There was a highly significant increase in TGF-B1 levels in patients group compared to the reference control group. Also there was a highly significant increase in AFP levels in patients group compared to the reference group. High significant increase in TNF-α levels was reported in patients group compared to the reference control group. There was a significant decrease in serum albumin in patients group compared to the reference control group. On the other hand no significant differences was reported in case of alaninaminotransferase (ALT) activity, prothrombin time (PT) prothrombin concentration (PT conc) and international normalized ratio (INR) in both two groups.
In Conclusion :
• The wild type NS5A region is significant in HCV-related HCC patients and the amino acid substitutions in ISDR/PKR domains could be significant factor associated with the development of HCC in long standing patients with chronic active hepatitis.
• Determination of ISDR/PKR substitutions in HCV carriers may aid in the identification of patients at high risk for developing HCC. The finding of a fixed mutation need more address in the future.
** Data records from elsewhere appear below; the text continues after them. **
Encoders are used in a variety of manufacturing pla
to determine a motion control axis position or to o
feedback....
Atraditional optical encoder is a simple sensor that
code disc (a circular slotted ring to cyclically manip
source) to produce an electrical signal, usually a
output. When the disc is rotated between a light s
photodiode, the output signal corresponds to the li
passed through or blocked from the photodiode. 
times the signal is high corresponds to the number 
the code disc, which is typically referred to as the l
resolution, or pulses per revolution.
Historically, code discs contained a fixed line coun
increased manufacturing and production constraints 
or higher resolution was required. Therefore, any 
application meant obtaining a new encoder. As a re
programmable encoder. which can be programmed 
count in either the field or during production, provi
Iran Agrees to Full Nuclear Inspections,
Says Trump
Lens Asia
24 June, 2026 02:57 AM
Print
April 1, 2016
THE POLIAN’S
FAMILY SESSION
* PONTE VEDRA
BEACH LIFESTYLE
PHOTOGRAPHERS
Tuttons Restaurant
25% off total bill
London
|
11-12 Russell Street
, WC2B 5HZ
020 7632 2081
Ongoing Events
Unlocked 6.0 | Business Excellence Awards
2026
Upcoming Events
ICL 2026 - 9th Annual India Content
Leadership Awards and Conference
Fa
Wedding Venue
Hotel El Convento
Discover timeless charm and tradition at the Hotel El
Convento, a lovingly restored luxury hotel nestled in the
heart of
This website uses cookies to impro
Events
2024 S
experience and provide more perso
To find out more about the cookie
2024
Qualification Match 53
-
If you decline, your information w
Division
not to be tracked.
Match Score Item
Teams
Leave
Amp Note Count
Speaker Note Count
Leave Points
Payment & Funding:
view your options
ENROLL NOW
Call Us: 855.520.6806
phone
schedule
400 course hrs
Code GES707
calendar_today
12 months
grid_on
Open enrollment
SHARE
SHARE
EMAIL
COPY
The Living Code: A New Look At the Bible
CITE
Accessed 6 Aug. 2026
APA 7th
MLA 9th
• NFkB is a significant variable for the diagnosis of patients with hepatitis C virus related hepatocellular carcinoma.
• TGF-B1 is a significant serological marker for the diagnosis of patients with hepatitis C virus related hepatocellular carcinoma.
• TNF-α is a significant variable reflecting inflammation in both chronic active hepatitis C and patients with hepatitis C virus related hepatocellular carcinoma.